During the last two decades, members of the Republic of Texas have been arrested numerous times in the course of planning - or carrying out - what can only be described as domestic terrorism:
- In 1997, Richard McLaren, former president of the Republic of Texas, kidnapped his neighbors leading to a week-long standoff between the police and "antigovernment separatists." The standoff ended when McLaren and his four followers surrendered. "After the surrender, a sixth Republic member [was] killed in a gun battle with police, while a seventh elude[d] authorities for four months before being captured."
o During the standoff, McLaren told the New York Times: "We are at war with the United Nations and all foreign entities. We are not at war with the American people, but we are at war with the Federal agencies which have no jurisdiction here." Another Republic of Texas member, who identified himself as Lieut. Richard Keys of the Republic of Texas Defense Forces, said the hostages "were prisoners of war, held under provisions of the Geneva Convention."

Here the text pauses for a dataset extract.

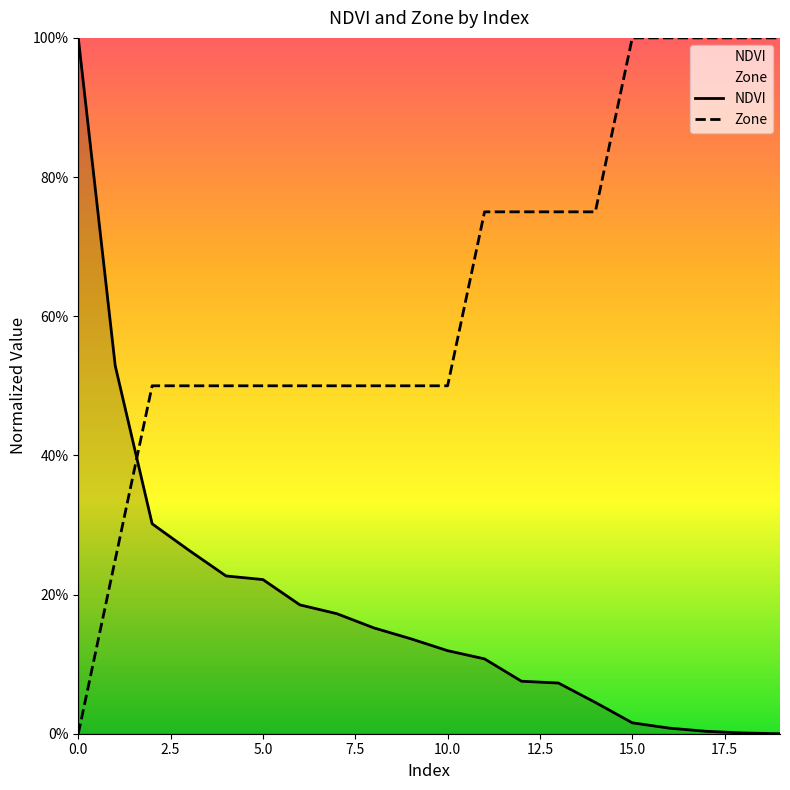

Which series changed the most between 7 and 9?

NDVI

- Prior to the standoff in 1997, the New York Times reported that the Republic of Texas demanded "$92 trillion in 'war reparations' from the Federal Government, and it has 'ordered' Gov. George W. Bush and all state legislators to vacate the Capitol building in Austin, none of which seems likely to happen any time soon....The members have passed at least $3 million of worthless but official-looking Republic of Texas checks, and they are simply ignoring state-ordered fines and orders to cease and desist...This month state officials shut two public buildings in Austin because of a bomb threat that they said was linked to the group."
- In 1998, according to SPLC, "Leaders of the so-called Republic of Texas, an antigovernment separatist group whose leader ha[d] been sentenced to serve 111 years in prison, tried to purchase a four-story building and compound to serve as the group's 'capital,' officials [said]. An IRS spokesman [said] Jacques Jaikaran, who face[d] up to three years in prison and $75,000 in fines on a tax evasion conviction, tried to arrange the purchase of a building near Houston that feature[d] machine-gun turrets, a bomb shelter and an operating room."
- Also in 1998, the Republic of Texas plotted to assassinate President Clinton using biological weapons. According to the SPLC, "Officials [said] the men planned to use a cactus thorn coated with a toxin like anthrax and fired by a modified butane lighter to carry out the murders. One man [was] acquitted of the charges, but Jack Abbot Grebe, Jr., and Johnnie Wise - a 72-year-old man who attended meetings of the separatist Republic of Texas group - eventually [were] sentenced to more than 24 years in prison."
o In addition, "according to an affidavit, Wise and Grebe told an FBI informant that they planned to modify a cigarette lighter so it would expel air instead of propane in order to fire a cactus needle tipped with anthrax, botulism or the AIDS virus."
- In 2000, members of the group planned an attack on the Houston Federal building. The SPLC reported, "Federal agents arrest[ed] Mark Wayne McCool, the one-time leader of the Texas Militia and Combined Action Program, as he allegedly [made] plans to attack the Houston federal building. McCool, who was arrested after buying powerful C-4 plastic explosives and an automatic weapon from an undercover FBI agent, earlier plotted to attack the federal building with a member of his own group and a member of the antigovernment Republic of Texas, but those two men eventually abandoned the plot. McCool, however, remained convinced the un [sic] had stored a cache of military materiel [sic] in the building. In the end, he [pled] guilty to federal charges that [brought] him just six months in jail."
Governor Perry should be ashamed of his association with these domestic terrorists.